Exercise passage:
────────────────────────────────────────
If you’re an agent, that is.
Several established agents have sent me copies of a solicitation email they recently received from one Dave Waeltz at SterlingHouse Publisher (SterlingHouse plays a starring role on Writer Beware’s Thumbs Down Publishers List). “Greetings from SterlingHouse Publisher, Inc!” the email begins. “In a continued effort to build relationships with more and more superior literary agents, and on behalf of the editors here at SterlingHouse, I welcome your submissions in fiction and non-fiction to our company.” The letter goes on to identify SterlingHouse’s imprints–which keep metastasizing, there are now ten of them–and to offer “a face-to-face meeting with someone from our company at the BEA.”
What the email doesn’t say:
– SterlingHouse is a vanity publisher. It offers contracts that require authors to (and I’m quoting now) “receive five hundred and fifty (550) copies of the Work in trade size paperback in consideration for $6,395.00 to be paid in US dollars and is [sic] due upon the signing of the Agreement by the Author.” Oh–and that $6,395 doesn’t include shipping costs.
– SterlingHouse is owned by Cynthia Sterling, who also owns the Lee Shore Company, a literary agency that at various times has charged reading, marketing, editing, and other fees, and as far as Writer Beware knows has no recent track record of commercial book sales. According to documented complaints Writer Beware has received, Lee Shore has placed clients with SterlingHouse without fully disclosing the connection between the companies.
────────────────────────────────────────
[Camera calibration data]
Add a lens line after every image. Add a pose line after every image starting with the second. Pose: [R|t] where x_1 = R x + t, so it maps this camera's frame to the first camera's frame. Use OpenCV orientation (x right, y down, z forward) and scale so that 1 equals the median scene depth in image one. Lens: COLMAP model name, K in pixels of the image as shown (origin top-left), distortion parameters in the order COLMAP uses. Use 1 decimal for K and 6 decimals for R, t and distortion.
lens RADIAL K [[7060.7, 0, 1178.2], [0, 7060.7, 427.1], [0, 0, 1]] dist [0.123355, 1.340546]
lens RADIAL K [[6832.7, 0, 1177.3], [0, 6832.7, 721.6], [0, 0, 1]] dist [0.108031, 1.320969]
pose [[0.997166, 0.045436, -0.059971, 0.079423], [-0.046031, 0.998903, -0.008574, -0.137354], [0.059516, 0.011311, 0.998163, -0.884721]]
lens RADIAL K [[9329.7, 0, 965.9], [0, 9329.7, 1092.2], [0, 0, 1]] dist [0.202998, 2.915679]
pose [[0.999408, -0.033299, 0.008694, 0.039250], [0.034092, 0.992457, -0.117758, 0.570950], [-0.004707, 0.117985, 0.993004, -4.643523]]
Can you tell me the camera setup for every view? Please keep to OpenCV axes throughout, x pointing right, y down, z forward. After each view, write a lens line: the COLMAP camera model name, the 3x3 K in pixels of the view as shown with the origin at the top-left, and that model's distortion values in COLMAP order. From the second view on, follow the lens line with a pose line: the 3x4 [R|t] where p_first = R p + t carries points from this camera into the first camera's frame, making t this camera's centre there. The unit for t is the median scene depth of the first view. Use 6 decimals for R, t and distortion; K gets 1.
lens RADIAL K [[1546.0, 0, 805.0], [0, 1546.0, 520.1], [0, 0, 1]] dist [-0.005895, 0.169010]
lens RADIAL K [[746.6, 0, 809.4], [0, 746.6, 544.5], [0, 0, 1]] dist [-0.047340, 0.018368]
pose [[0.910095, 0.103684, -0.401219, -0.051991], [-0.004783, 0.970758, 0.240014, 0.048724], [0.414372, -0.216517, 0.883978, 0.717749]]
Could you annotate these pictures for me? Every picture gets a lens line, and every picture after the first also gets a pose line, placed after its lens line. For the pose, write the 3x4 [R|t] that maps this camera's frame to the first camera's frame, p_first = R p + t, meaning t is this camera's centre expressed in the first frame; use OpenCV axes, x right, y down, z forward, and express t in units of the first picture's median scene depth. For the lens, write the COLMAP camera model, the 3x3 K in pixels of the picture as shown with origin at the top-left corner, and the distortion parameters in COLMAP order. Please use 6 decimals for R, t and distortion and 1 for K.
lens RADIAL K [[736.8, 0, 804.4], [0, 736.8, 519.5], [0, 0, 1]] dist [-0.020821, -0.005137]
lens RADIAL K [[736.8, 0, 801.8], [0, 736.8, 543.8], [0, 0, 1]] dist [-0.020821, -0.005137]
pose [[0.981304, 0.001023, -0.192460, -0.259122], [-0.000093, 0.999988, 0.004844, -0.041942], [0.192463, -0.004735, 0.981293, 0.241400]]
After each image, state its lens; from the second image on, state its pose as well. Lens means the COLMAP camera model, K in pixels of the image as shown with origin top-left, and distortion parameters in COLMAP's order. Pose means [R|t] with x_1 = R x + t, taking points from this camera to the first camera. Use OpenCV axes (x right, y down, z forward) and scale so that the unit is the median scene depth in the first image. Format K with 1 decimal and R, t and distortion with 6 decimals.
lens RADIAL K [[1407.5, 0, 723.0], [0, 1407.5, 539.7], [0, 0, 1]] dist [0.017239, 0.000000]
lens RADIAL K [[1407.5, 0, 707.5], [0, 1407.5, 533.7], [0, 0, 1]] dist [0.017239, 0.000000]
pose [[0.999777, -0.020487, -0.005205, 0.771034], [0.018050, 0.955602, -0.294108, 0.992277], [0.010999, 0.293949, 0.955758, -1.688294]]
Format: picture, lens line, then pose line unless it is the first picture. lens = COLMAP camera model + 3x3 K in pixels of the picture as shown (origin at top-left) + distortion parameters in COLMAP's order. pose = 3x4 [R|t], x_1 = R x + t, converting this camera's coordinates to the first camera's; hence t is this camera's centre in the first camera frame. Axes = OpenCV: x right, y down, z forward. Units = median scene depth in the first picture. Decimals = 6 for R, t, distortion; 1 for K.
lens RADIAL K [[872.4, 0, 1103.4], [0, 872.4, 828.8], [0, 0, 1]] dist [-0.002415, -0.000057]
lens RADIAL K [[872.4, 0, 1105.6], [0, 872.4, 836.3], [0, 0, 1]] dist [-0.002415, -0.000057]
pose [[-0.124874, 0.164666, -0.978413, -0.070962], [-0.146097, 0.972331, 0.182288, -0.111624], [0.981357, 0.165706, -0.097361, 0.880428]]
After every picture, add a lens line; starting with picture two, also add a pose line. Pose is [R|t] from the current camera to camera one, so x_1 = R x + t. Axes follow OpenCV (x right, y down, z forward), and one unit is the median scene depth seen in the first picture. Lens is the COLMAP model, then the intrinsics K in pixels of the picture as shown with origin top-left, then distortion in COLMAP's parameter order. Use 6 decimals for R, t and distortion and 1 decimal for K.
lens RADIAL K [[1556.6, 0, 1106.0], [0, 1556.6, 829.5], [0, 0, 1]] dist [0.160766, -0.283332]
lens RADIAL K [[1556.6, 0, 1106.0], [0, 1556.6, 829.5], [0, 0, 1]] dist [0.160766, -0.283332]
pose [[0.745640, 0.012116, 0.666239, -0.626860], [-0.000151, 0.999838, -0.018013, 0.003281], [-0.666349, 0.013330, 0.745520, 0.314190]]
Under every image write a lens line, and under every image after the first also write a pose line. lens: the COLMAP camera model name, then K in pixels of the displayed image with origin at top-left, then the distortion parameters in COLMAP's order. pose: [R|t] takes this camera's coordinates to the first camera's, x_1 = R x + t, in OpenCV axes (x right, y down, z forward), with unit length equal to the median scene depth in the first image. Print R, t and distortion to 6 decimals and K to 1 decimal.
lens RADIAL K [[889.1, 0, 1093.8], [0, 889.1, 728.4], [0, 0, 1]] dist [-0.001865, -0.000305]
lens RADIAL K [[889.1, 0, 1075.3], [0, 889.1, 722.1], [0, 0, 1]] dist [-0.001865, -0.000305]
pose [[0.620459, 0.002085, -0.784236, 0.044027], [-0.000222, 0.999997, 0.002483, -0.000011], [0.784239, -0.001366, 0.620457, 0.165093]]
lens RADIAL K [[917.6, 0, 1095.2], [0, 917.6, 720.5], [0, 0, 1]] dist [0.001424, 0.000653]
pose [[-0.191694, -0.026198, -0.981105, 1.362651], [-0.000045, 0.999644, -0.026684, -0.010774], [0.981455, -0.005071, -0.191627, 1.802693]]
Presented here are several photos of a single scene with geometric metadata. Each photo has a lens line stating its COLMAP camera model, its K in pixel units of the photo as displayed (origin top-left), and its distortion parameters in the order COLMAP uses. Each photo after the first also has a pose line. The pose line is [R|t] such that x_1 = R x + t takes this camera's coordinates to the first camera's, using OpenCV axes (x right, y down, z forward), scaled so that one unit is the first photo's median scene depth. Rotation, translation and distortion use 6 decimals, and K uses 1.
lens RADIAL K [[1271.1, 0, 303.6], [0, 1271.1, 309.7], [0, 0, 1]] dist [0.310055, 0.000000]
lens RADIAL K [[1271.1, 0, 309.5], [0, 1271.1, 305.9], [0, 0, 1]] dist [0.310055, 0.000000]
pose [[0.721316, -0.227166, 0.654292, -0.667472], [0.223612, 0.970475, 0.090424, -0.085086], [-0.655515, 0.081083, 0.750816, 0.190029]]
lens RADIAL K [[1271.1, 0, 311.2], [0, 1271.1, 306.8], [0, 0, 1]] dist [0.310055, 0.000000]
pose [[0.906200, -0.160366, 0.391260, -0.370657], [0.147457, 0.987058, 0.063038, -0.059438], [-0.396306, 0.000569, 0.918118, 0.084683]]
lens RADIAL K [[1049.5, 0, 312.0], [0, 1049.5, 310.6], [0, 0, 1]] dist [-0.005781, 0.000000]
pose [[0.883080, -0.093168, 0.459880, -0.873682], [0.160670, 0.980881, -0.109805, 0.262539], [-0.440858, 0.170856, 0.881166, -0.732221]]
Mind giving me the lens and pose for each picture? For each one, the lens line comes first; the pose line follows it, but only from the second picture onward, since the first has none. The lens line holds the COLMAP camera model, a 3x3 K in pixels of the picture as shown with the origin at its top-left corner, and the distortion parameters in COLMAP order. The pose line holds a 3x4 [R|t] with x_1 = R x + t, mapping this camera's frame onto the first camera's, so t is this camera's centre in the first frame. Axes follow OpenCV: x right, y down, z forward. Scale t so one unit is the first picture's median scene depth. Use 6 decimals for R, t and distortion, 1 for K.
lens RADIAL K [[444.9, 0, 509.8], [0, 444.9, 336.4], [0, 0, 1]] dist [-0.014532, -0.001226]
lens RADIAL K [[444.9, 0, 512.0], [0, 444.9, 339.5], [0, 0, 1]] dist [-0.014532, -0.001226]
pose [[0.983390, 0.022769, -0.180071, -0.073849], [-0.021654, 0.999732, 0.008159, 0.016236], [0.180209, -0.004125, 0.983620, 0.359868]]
────────────────────────────────────────
Prompt 1: Please explain in one to three sentences why the SterlingHouse post calls SterlingHouse a vanity publisher.
Prompt 2: Carry on the SterlingHouse post from its final sentence.

Response 1: Its contracts require authors to receive 550 trade paperback copies of their work in exchange for $6,395, which is due when the author signs the agreement. That sum does not include shipping costs.

Response 2:
– Lee Shore, which has been in business since the 1990’s, has worked with a panoply of fraudulent vanity publishers, including Northwest Publishing, Commonwealth Publications, and Press-Tige Publishing. Some of these publishers actively solicited submissions from agents, promising kickbacks for “successful” submissions. Hmmm.
I think it’s safe to say that AAR members won’t be sending any manuscripts to SterlingHouse anytime soon. Fee chargers like Lisa Martin of Martin-McLean Literary Associates, on the other hand…well, unfortunately for writers, that’s another story.
SterlingHouse, by the way, has been promising a new website for a while now (a lot of the links on its current website don’t work), but the promised rollout date, November 22, 2006, has come and gone and there’s still no sign of change. Maybe they’re too busy spamming agents.